Controller Metrics¶
The Argo Rollouts controller is already instrumented with Prometheus metrics available at /metrics
in port 8090. You can use these metrics to look at the health of the controller either via dashboards or via other Prometheus integrations.
Installing and configuring Prometheus¶
To take advantage of the metrics you need to have Prometheus installed in your Kubernetes cluster. If you don't have an existing installation of Prometheus you can use any of the common methods to install it in your cluster. Popular options include the Prometheus Helm chart or the Prometheus Operator.
Once Prometheus is running in your cluster you need to make sure that it scrapes the Argo Rollouts endpoint. Prometheus already contains a service discovery mechanism for Kubernetes, but you need to configure it first. Depending on your installation method you might need to take additional actions to scrape the Argo Rollouts endpoint.
For example, if you used the Helm chart of Prometheus you need to annotate your Argo Rollouts Controller with the following:
spec:
template:
metadata:
annotations:
prometheus.io/scrape: "true"
prometheus.io/path: /metrics
prometheus.io/port: "8090"
You can always see if the controller is reached successfully in the Prometheus "Targets" screen:
Once the controller metrics are read by your Prometheus instance, you can use them like any other Prometheus data source.

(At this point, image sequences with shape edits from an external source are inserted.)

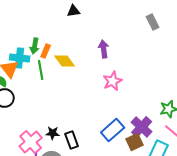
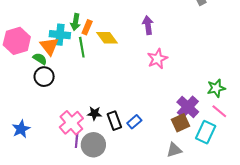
blue rectangle: (113, 130) -> (134, 122), moved, size x0.6

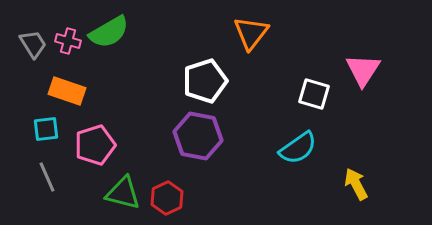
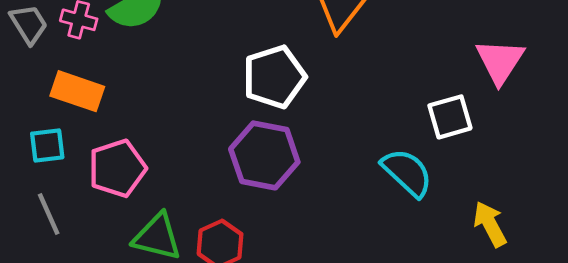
white square: (314, 94) -> (450, 117), moved, turned -32
cyan semicircle: (298, 148) -> (407, 173), turned -102

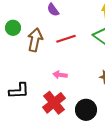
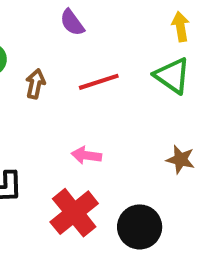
brown arrow: (35, 40) -> (35, 84), size x0.6

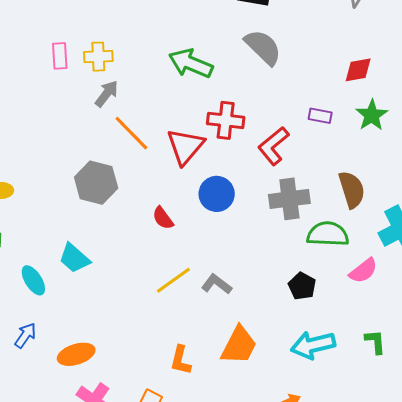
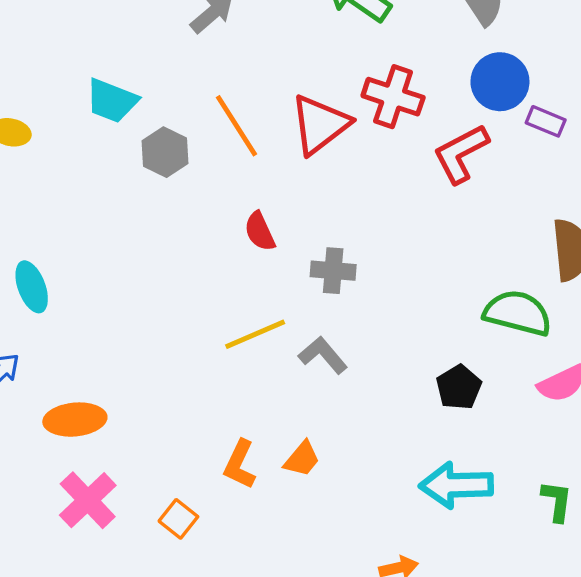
orange line: (131, 133) -> (236, 126), moved
gray hexagon: (96, 183) -> (165, 152), size x0.7
blue circle: (217, 194) -> (500, 82), moved
gray cross: (289, 199) -> (333, 271), moved, size x0.7
cyan trapezoid: (74, 258) -> (112, 101), moved, turned -32
orange trapezoid: (239, 345) -> (302, 459), moved, size x0.6

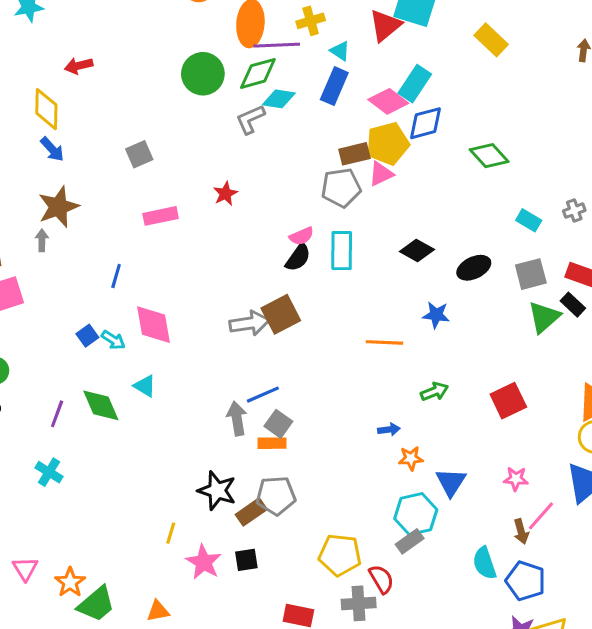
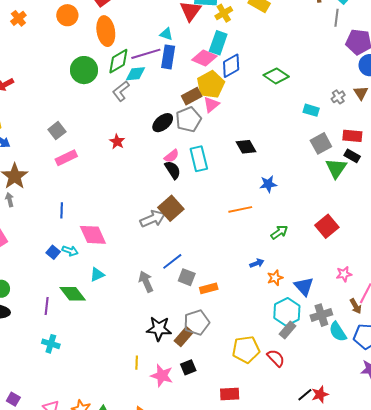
yellow cross: (311, 21) -> (224, 13), moved
purple line: (277, 45) -> (146, 54), moved
pink rectangle: (161, 216) -> (66, 158), moved
black diamond: (417, 250) -> (246, 147), turned 45
black semicircle: (298, 257) -> (173, 170), turned -54
black ellipse: (474, 268) -> (163, 123), moved
cyan triangle: (145, 386) -> (97, 275), turned -42
gray arrow: (237, 418) -> (146, 282), moved
orange rectangle: (272, 443) -> (209, 288), moved
gray cross: (359, 603) -> (321, 315), moved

Creating Grafana Dashboards¶
You can easily visualize the metrics from the controller using Grafana dashboards. Install Grafana in your cluster and connect it your Prometheus instance. Then you can create any dashboard by using the available metrics (described in detail in the next sections).
As a starting point you can find an existing dashboard at https://github.com/argoproj/argo-rollouts/blob/master/examples/dashboard.json
You can import this Dashboard in your Grafana installation as a JSON file.
Available metrics for Rollout Objects¶
The Argo Rollouts controller publishes the following prometheus metrics about Argo Rollout objects.
Name | Description |
---|---|
rollout_info |
Information about rollout. |
rollout_info_replicas_available |
The number of available replicas per rollout. |
rollout_info_replicas_unavailable |
The number of unavailable replicas per rollout. |
rollout_info_replicas_desired |
The number of desired replicas per rollout. |
rollout_info_replicas_updated |
The number of updated replicas per rollout. |
rollout_phase |
[DEPRECATED - use rollout_info] Information on the state of the rollout. |
rollout_reconcile |
Rollout reconciliation performance. |
rollout_reconcile_error |
Error occurring during the rollout. |
experiment_info |
Information about Experiment. |
experiment_phase |
Information on the state of the experiment. |
experiment_reconcile |
Experiments reconciliation performance. |
experiment_reconcile_error |
Error occurring during the experiment. |
analysis_run_info |
Information about analysis run. |
analysis_run_metric_phase |
Information on the duration of a specific metric in the Analysis Run. |
analysis_run_metric_type |
Information on the type of a specific metric in the Analysis Runs. |
analysis_run_phase |
Information on the state of the Analysis Run. |
analysis_run_reconcile |
Analysis Run reconciliation performance. |
analysis_run_reconcile_error |
Error occurring during the analysis run. |
Available metrics for the controller itself¶
The controller also publishes the following Prometheus metrics to describe the controller health.
Name | Description |
---|---|
controller_clientset_k8s_request_total |
Number of kubernetes requests executed during application reconciliation. |
workqueue_adds_total |
Total number of adds handled by workqueue |
workqueue_depth |
Current depth of workqueue |
workqueue_queue_duration_seconds |
How long in seconds an item stays in workqueue before being requested. |
workqueue_work_duration_seconds |
How long in seconds processing an item from workqueue takes. |
workqueue_unfinished_work_seconds |
How many seconds of work has done that is in progress and hasn't been observed by work_duration. Large values indicate stuck threads. One can deduce the number of stuck threads by observing the rate at which this increases. |
workqueue_longest_running_processor_seconds |
How many seconds has the longest running processor for workqueue been running |
workqueue_retries_total |
Total number of retries handled by workqueue |
In addition, the Argo-rollouts offers metrics on CPU, memory and file descriptor usage as well as the process start time and memory stats of current Go processes.